Task prompt: Every line below needs to be printed again exactly, without any of its pictures.

══ Information provided ══

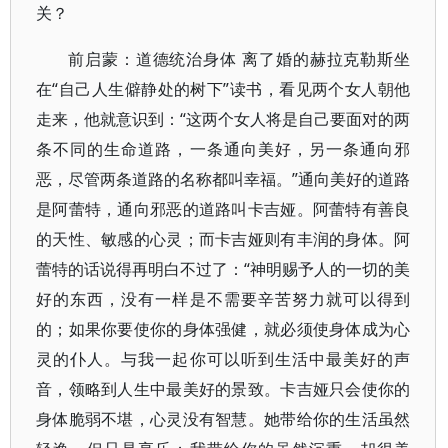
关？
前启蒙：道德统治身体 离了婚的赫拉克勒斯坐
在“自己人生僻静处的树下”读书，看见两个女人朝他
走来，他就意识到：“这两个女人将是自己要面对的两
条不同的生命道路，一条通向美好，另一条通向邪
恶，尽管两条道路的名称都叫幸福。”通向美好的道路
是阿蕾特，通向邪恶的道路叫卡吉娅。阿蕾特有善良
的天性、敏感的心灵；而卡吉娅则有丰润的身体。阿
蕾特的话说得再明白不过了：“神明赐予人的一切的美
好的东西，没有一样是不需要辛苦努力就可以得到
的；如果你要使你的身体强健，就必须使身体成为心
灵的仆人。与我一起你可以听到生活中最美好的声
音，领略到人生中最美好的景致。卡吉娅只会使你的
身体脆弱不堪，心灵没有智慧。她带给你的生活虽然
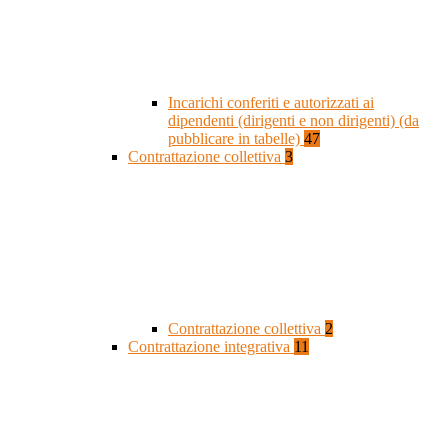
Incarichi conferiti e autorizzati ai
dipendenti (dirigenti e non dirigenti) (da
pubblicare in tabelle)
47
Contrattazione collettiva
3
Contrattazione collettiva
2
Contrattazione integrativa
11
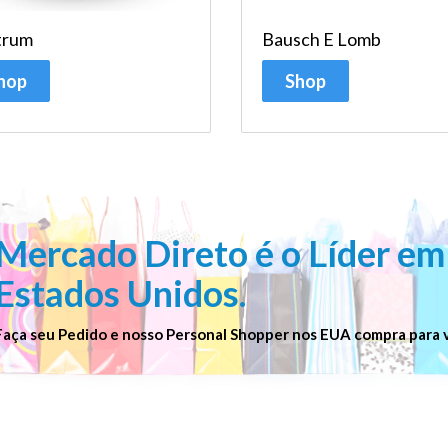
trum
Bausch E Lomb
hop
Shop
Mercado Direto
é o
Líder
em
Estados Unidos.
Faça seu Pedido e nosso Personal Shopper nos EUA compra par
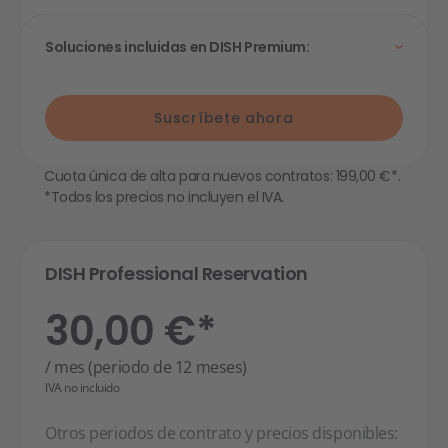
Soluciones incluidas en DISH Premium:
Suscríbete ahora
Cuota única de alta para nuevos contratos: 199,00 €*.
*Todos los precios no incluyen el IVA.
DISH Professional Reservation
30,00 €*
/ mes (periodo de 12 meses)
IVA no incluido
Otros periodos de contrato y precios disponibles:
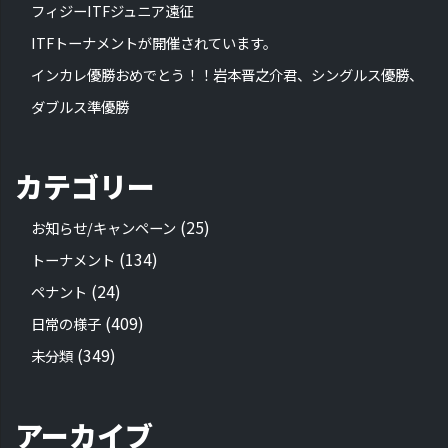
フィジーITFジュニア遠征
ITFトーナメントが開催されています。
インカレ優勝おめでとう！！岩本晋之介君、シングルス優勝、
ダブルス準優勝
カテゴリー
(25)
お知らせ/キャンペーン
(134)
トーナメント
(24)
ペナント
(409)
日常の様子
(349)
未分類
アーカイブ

═══

Exercise answer:
关？
前启蒙：道德统治身体 离了婚的赫拉克勒斯坐
在“自己人生僻静处的树下”读书，看见两个女人朝他
走来，他就意识到：“这两个女人将是自己要面对的两
条不同的生命道路，一条通向美好，另一条通向邪
恶，尽管两条道路的名称都叫幸福。”通向美好的道路
是阿蕾特，通向邪恶的道路叫卡吉娅。阿蕾特有善良
的天性、敏感的心灵；而卡吉娅则有丰润的身体。阿
蕾特的话说得再明白不过了：“神明赐予人的一切的美
好的东西，没有一样是不需要辛苦努力就可以得到
的；如果你要使你的身体强健，就必须使身体成为心
灵的仆人。与我一起你可以听到生活中最美好的声
音，领略到人生中最美好的景致。卡吉娅只会使你的
身体脆弱不堪，心灵没有智慧。她带给你的生活虽然
Incarichi conferiti e autorizzati ai
dipendenti (dirigenti e non dirigenti) (da
pubblicare in tabelle)
47
Contrattazione collettiva
3
Contrattazione collettiva
2
Contrattazione integrativa
11
trum
Bausch E Lomb
hop
Shop
Mercado Direto
é o
Líder
em
Estados Unidos.
Faça seu Pedido e nosso Personal Shopper nos EUA compra par
Soluciones incluidas en DISH Premium:
Suscríbete ahora
Cuota única de alta para nuevos contratos: 199,00 €*.
*Todos los precios no incluyen el IVA.
DISH Professional Reservation
30,00 €*
/ mes (periodo de 12 meses)
IVA no incluido
Otros periodos de contrato y precios disponibles:
フィジーITFジュニア遠征
ITFトーナメントが開催されています。
インカレ優勝おめでとう！！岩本晋之介君、シングルス優勝、
ダブルス準優勝
カテゴリー
(25)
お知らせ/キャンペーン
(134)
トーナメント
(24)
ペナント
(409)
日常の様子
(349)
未分類
アーカイブ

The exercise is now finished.